**** Input data ****
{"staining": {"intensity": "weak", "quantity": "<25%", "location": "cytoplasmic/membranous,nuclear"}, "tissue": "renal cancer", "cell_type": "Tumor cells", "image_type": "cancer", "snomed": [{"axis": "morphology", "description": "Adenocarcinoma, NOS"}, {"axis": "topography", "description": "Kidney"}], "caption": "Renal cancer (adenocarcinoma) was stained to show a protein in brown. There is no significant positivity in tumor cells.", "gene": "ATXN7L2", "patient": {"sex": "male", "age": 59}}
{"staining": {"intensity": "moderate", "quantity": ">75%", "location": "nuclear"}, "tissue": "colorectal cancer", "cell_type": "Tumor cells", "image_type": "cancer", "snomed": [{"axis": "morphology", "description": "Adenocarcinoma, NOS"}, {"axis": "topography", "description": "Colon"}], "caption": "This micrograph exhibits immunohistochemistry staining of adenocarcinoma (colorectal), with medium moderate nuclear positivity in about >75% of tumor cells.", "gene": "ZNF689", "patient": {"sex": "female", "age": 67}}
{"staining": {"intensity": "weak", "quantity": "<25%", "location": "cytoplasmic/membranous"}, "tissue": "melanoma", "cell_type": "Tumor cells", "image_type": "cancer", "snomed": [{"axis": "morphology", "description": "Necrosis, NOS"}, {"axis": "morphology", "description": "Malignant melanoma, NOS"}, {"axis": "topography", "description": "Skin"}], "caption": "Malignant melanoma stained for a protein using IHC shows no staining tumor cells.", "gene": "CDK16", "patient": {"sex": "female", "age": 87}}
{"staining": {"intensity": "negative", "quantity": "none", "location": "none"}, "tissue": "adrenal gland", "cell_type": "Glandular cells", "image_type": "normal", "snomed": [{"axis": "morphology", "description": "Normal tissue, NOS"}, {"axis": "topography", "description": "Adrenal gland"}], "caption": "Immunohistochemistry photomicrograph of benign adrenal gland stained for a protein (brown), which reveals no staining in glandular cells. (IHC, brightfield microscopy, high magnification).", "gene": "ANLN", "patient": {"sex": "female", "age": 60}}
****
▶ **Exercise**: The answer must consist of every line above that contains the word "positivity".

▶ **Written answer**:
{"staining": {"intensity": "weak", "quantity": "<25%", "location": "cytoplasmic/membranous,nuclear"}, "tissue": "renal cancer", "cell_type": "Tumor cells", "image_type": "cancer", "snomed": [{"axis": "morphology", "description": "Adenocarcinoma, NOS"}, {"axis": "topography", "description": "Kidney"}], "caption": "Renal cancer (adenocarcinoma) was stained to show a protein in brown. There is no significant positivity in tumor cells.", "gene": "ATXN7L2", "patient": {"sex": "male", "age": 59}}
{"staining": {"intensity": "moderate", "quantity": ">75%", "location": "nuclear"}, "tissue": "colorectal cancer", "cell_type": "Tumor cells", "image_type": "cancer", "snomed": [{"axis": "morphology", "description": "Adenocarcinoma, NOS"}, {"axis": "topography", "description": "Colon"}], "caption": "This micrograph exhibits immunohistochemistry staining of adenocarcinoma (colorectal), with medium moderate nuclear positivity in about >75% of tumor cells.", "gene": "ZNF689", "patient": {"sex": "female", "age": 67}}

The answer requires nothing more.